What to produce
Give back the line containing "G. Catalog of" along with every line after it, exactly, until the entries end.

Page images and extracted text
□ □ □ □ □ □ □

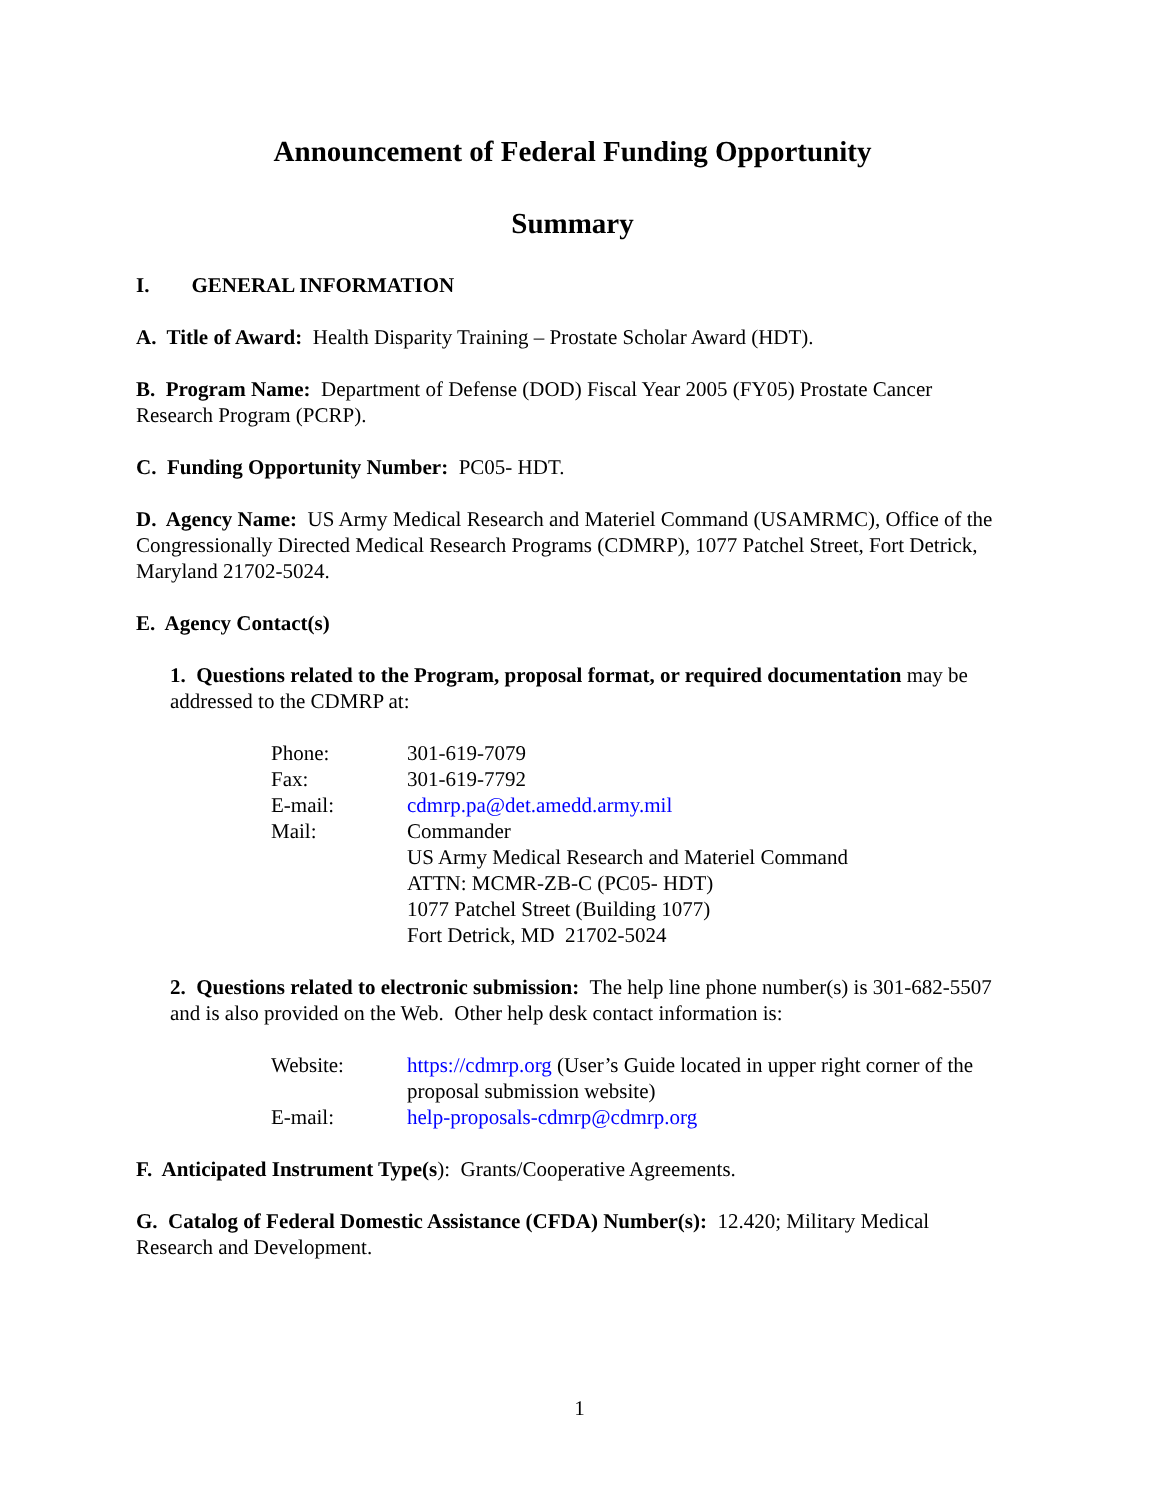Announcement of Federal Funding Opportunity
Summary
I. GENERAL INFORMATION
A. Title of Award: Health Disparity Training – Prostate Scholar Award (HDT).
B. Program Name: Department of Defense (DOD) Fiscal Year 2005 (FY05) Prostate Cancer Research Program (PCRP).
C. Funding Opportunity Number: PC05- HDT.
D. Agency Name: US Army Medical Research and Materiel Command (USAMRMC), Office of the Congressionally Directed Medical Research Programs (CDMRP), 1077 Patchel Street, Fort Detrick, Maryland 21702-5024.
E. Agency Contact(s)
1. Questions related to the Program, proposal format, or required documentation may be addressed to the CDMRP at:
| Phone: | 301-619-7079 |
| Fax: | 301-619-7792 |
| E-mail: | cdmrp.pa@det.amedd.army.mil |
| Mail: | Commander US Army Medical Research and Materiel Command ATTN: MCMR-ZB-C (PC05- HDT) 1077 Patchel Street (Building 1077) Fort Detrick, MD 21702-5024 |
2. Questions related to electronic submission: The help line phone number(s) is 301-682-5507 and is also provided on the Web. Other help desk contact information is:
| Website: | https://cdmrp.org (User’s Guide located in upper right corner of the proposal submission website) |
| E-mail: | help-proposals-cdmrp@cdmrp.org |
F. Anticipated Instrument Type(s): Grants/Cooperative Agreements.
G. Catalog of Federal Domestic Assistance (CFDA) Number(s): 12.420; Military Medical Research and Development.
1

□ □ □ □ □ □ □

Answer to this task
G. Catalog of Federal Domestic Assistance (CFDA) Number(s): 12.420; Military Medical Research and Development.
1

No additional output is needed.